Il est un degré dans le malheur qu’il est impossible de décrire, parce que l’esprit lui-même ne peut s’en rendre compte, et parce qu’il ne laisse dans la mémoire que des traces confuses et peu profondes. Il semble que l’auteur de la nature ait donné à notre âme un caractère de faiblesse qui la rend également incapable de supporter le délire de la joie, et le dernier excès de la douleur. Je ne me rappelle point ce qui suivit immédiatement cette époque fatale de mon histoire, je sais seulement qu’une stupeur sombre, indescriptible, impénétrable, s’empara de tout ce qui était moi.
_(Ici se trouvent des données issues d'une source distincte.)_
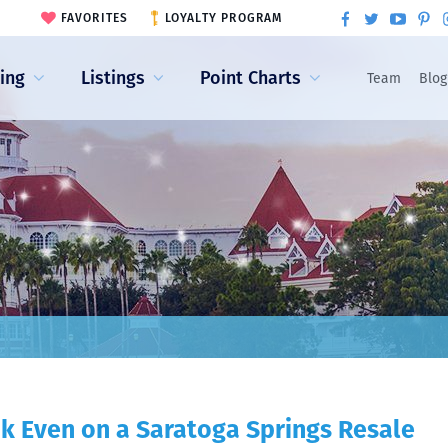
FAVORITES
LOYALTY PROGRAM
ling
Listings
Point Charts
Team
Blog
k Even on a Saratoga Springs Resale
Que l’on n’imagine pas cependant que cet abandon de toutes les facultés intellectuelles diminue ou suspende la force de la douleur ; non, l’âme qui succombe sous le poids de ses maux n’en est pas dégagée pour cela.

Qu'aucun mortel après moi, ne soupire après la possession de la pierre philosophale !

1 - The Tale of Terror : A Study of the Gothic Romance, Edith Birkhead, Londres, Constable, 1921, p. 116.
2 - Le roman terrifiant ou roman noir, Alice M. Killen, Genève, 1967, p. 62.
3 - Histoire et doctrine des Rose-Croix, Sédir, Bibliothèque des Amitiés Spirituelles, 1932, p.85.
4 - The Dublin Magazine, Dublin, décembre 1820.
5 - The Literary and scientific repository and critical review, New-Yok, Wiley and Halsted, 1821.
6 - Melmoth l'Homme errant, Pauvert, 1965.